James Comey asked to testify before House investigative committee

Former FBI director James Comey has been invited to testify before the congressional committee on oversight and government reform next week. 

The committee — the primary investigative body within the House of Representatives — has set a hearing for May 24 to investigate whether U.S. President Donald Trump interfered in an FBI probe into former national security adviser Michael Flynn. 

Committee chair Jason Chaffetz said Wednesday that Comey has been asked to testify at the hearing. 

The move comes a day after it was disclosed that Comey had written a memo detailing how Trump had asked him to shut down the investigation into Flynn. The FBI has been looking into Flynn for months as part of a counterintelligence investigation.

Chaffetz has demanded that the FBI turn over Comey’s memos.

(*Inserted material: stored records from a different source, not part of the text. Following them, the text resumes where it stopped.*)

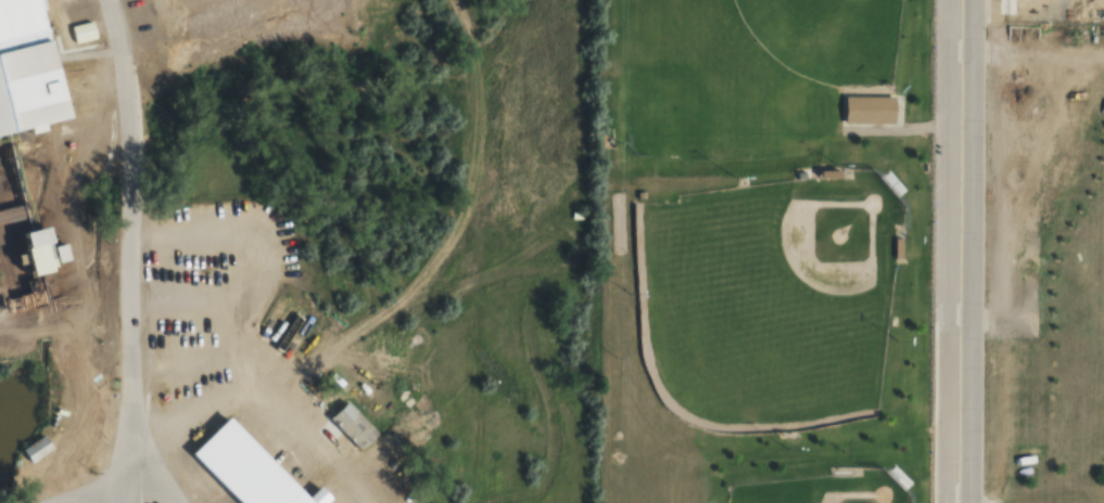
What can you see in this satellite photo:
park: (826, 37)
road: (950, 43)
road: (963, 48)
road: (1040, 54)
road: (952, 55)
building: (25, 70)
building: (870, 109)
parking lot: (945, 237)
road: (125, 250)
building: (46, 251)
road: (968, 251)
road: (946, 256)
park: (768, 297)
road: (949, 307)
road: (962, 312)
building: (1040, 316)
road: (948, 320)
road: (933, 410)
building: (38, 448)
building: (245, 462)
park: (831, 487)
building: (322, 496)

He said he wants to determine whether the president attempted to influence or impede the FBI’s investigation into Flynn.

Abrupt firing

Trump has been under scrutiny from Democrats and political pundits since he abruptly fired Comey last week. At the time, the U.S. president said the dismissal was connected to Comey’s very public handling into the Hillary Clinton email probe.

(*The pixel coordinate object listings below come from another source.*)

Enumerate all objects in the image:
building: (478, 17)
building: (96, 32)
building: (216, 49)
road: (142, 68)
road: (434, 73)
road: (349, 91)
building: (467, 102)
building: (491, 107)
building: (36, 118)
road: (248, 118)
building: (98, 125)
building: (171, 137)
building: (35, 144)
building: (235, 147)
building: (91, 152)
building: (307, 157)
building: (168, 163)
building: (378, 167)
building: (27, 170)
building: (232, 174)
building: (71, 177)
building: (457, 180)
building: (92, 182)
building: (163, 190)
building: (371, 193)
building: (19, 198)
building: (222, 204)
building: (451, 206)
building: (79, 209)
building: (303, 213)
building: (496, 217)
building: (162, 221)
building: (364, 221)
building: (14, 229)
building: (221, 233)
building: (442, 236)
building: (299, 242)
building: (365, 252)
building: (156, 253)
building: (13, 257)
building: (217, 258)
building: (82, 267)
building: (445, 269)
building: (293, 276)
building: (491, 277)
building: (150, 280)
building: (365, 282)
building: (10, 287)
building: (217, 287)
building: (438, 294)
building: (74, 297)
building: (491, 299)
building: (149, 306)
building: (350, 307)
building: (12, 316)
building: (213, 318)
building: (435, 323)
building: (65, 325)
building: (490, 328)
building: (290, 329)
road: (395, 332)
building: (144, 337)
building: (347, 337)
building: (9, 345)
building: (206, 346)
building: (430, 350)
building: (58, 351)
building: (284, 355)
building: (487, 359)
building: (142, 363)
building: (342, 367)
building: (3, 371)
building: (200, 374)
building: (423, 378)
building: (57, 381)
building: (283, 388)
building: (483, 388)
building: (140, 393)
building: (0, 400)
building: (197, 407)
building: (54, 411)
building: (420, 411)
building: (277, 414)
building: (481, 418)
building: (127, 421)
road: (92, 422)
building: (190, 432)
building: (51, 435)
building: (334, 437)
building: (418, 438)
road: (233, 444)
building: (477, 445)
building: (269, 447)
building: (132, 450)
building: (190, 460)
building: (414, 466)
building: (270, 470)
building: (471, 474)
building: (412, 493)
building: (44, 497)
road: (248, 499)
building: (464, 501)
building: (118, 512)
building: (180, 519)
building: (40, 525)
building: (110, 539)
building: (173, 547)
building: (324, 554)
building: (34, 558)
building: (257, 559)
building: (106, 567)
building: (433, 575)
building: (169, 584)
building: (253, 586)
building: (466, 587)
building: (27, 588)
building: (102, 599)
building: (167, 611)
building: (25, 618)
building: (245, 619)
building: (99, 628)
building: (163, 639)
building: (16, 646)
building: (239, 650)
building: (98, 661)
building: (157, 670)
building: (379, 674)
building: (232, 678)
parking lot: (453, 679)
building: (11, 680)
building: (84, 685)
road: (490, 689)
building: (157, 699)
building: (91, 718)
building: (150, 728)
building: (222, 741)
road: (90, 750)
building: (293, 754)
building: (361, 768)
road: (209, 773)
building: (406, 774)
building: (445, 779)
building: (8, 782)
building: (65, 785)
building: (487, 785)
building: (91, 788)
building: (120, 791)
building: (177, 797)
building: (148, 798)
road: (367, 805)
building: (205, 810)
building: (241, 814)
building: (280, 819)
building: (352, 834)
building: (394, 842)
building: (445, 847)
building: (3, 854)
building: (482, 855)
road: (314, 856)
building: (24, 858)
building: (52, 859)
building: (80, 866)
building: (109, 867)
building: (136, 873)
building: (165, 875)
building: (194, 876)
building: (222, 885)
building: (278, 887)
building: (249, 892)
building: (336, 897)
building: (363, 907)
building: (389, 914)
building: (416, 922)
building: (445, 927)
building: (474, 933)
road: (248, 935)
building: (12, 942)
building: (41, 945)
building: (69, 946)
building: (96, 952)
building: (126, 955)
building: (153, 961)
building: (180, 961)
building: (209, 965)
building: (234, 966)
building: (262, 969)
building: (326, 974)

The White House, meanwhile, has provided differing accounts of the firing. And lawmakers have alleged that the sudden ouster was actually an attempt to stifle the bureau’s investigation into Trump associates’ ties to Russia’s alleged meddling in the 2016 presidential election.

The White House said President Donald Trump will be interviewing four potential candidates to replace Comey, including former Connecticut Senator Joe Lieberman.

White House press secretary Sean Spicer said Trump will be meeting later Wednesday with Lieberman, former Oklahoma governor Frank Keating, FBI acting director Andrew McCabe and Richard McFeely, a former top FBI official.

‘You cannot let them get you down’

The president has suggested he hopes to name Comey’s successor before he departs Friday for his first overseas trip as president.

Trump Coast Guard

President Donald Trump attends the commencement address at the U.S. Coast Guard Academy in New London, Conn., where he struck a defiant tone. (Susan Walsh/Associated Press)

Trump did not speak about Comey at a U.S. Coast Guard Academy commencement in Connecticut on Wednesday, but he struck a defiant tone, telling graduates that no other politician has been treated more unfairly by the media. But, he said, “You cannot let them get you down.”

Russia offers records of White House meeting

In another twist to the furor surrounding Trump, Russian President Vladimir Putin earlier Wednesday offered to turn over to Congress records of Trump’s discussions with Russian diplomats in which Trump is reported to have disclosed classified information. 


In a photo made available by the Russian Foreign Ministry, Trump speaks with Russia’s Foreign Minister Sergei Lavrov, left, and Russian ambassador to the U.S., Sergei Kislyak, on May 10, the day after James Comey was fired. (EPA)

Putin told a news conference that he would be willing to turn over notes of Trump’s meeting with the Russian diplomats if the White House agreed. He dismissed outrage over Trump’s disclosures as U.S. politicians whipping up “anti-Russian sentiment.” Trump met with Russian Foreign Minister Sergey Lavrov and the Russian ambassador to the U.S., Sergey Kislyak, in the Oval Office on May 10, a day after the president fired Comey.

Asked what he thinks of Trump’s presidency, Putin said it’s up to the American people to judge, but his performance can be rated “only when he’s allowed to work at full capacity,” implying that someone is hampering Trump’s efforts.

Democrats seek independent commission

Meanwhile, House Democratic leader Nancy Pelosi is urging Democrats to sign a discharge petition to establish an independent commission to investigate Russian interference in the presidential election and whether associates of the president co-operated with that effort.

Pelosi said the American people “deserve answers and to get to the bottom of the Trump-Russia connection and possible collusion to influence the election.”

A total of 110 lawmakers, including one Republican, had signed the petition as of Wednesday afternoon. At least 216 signatures are needed to bring the measure to the House floor.